Selected excerpt
______________________________

Nashville-based, Illinois-raised, All American Made Margo Price is a songwriter with a foot in country’s past, another in soul/rock, her mind on the state of her troubled country, and the rest of her body in the as-yet-unwritten future for rootsy Americana.
As she explained late last year (HERE) all those things matter because all those things are part of her.
Before coming here in a matter of weeks for her first Australian tour, taking in the Out On The Weekend festival as well as side shows in Sydney and Melbourne, she talked about the things that marked her, the moments that changed her on the way to her two solo albums and one EP.
In the first of two parts - come back Thursday for part two - there’s casseroles and LSD (but not together), Emmylou Harris and Margo herself (this time together) and an author called Leonard.
Before we get into the past, the future for Margo Price includes a one-off single with producer Matt Ross-Spang for Amazon Prime called Leftovers. It’s a song notable for many things, not least rhyming asshole with casserole. Which is no small achievement.
“I was pretty proud of that rhyme,” Price says. “That came before the song.”
But the line, and the song have a bit more history than that even. Though the full story it seems must remain a mystery, for now.
“I had been approached by a legendary country singer that was around in the 70s and she wanted to know if I had any songs that might be good for her to cut. I had been tossing around this idea of a song called Leftovers, about people dating your ex and sloppy seconds, or whatever other phrase comes to mind,” she says with a wicked laugh.
“I wrote it and I pitched it to her and she actually really loved it, but she hadn’t started recording it. I knew that this project with [producer] Matt Ross-Spang was just going to be a single, a one-off, and I thought I’ll take my Leftovers song and record it for fun. I asked the artist if she minded, and she didn’t, so I’m really hoping that she still records it.”
Yes, but who is it????
“I can’t wait to tell you,” she says. “It’s been hard not to tell anyone.”
While we wait then, here’s some hit and run questions on other things that matter, beginning with one of her great influences.

______________________________

(Saved entries)
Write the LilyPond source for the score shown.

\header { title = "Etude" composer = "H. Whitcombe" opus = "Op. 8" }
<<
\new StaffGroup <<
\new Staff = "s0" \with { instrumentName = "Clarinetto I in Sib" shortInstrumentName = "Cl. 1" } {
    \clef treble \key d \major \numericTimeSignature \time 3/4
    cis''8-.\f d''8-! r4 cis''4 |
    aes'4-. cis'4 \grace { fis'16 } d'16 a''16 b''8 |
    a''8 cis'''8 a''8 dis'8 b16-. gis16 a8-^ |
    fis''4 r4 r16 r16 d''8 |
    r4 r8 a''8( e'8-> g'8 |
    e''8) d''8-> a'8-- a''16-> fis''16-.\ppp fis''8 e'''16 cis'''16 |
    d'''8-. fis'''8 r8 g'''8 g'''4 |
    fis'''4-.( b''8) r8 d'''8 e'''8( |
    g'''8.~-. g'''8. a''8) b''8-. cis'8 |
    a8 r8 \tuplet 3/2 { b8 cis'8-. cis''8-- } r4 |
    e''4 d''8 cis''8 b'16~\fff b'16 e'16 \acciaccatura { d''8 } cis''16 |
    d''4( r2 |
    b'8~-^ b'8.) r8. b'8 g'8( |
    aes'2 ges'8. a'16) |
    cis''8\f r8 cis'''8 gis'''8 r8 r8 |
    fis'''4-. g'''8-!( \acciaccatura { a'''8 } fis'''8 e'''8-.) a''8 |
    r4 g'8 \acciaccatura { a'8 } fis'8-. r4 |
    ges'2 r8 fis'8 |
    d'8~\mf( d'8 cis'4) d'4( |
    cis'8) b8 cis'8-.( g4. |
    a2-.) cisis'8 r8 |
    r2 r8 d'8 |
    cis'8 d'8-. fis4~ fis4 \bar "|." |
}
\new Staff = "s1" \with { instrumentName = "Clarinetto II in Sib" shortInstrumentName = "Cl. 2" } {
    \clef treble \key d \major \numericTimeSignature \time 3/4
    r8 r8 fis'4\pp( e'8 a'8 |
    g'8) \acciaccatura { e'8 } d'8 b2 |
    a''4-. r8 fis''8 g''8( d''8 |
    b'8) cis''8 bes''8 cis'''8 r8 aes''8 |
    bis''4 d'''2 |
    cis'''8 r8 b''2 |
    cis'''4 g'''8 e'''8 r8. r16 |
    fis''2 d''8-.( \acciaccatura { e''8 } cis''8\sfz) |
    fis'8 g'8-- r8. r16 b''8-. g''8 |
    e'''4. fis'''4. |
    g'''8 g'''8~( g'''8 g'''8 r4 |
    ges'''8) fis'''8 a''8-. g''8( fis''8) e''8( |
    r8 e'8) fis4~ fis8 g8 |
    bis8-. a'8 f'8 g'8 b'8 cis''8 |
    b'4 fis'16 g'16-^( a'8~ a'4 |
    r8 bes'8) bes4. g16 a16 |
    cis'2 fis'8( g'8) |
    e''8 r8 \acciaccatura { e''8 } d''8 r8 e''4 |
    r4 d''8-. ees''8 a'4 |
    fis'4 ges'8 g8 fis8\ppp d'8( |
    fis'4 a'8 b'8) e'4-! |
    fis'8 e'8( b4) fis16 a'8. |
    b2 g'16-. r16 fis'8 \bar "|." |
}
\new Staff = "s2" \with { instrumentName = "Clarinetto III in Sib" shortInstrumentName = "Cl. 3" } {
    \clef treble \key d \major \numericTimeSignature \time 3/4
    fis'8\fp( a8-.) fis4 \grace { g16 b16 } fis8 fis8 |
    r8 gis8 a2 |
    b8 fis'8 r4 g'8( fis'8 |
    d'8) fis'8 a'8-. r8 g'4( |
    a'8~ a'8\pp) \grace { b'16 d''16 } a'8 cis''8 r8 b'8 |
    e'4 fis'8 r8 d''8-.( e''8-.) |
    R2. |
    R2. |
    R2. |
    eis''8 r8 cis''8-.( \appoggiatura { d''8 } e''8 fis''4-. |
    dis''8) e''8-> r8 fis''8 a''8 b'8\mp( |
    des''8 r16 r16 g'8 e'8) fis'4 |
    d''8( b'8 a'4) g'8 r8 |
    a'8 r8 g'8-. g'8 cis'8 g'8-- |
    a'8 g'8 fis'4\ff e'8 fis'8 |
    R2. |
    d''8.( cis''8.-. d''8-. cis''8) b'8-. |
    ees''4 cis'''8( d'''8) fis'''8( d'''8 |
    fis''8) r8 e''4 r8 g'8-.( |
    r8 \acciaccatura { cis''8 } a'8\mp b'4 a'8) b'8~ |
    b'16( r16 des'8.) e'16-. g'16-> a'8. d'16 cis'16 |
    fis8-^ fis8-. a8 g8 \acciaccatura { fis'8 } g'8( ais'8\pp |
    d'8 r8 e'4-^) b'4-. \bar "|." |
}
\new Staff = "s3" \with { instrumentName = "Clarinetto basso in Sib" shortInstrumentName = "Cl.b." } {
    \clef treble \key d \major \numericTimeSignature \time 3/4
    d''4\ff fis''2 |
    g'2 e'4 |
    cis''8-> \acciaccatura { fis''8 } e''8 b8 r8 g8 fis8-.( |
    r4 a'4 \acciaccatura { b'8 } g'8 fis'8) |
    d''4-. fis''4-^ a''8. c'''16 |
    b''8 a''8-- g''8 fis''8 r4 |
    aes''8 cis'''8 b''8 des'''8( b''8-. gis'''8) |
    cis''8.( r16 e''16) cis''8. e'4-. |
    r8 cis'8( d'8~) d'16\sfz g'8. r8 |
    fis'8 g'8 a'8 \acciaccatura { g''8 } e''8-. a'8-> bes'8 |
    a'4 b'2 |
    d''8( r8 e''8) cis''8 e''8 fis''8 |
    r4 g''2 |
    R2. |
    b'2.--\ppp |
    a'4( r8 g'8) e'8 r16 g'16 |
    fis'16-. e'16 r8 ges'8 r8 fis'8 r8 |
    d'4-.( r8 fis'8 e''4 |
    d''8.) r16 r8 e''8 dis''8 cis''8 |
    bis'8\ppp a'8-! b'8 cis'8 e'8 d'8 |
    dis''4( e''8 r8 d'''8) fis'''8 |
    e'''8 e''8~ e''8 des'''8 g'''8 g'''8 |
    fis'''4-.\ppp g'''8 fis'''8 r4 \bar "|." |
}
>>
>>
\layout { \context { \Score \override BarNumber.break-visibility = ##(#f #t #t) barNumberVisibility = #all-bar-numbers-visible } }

______________________________

Task goal
Repeat the passage from the Margo Price article starting at "Before we get" and ending at "no small achievement.".

Response to this task
Before we get into the past, the future for Margo Price includes a one-off single with producer Matt Ross-Spang for Amazon Prime called Leftovers. It’s a song notable for many things, not least rhyming asshole with casserole. Which is no small achievement.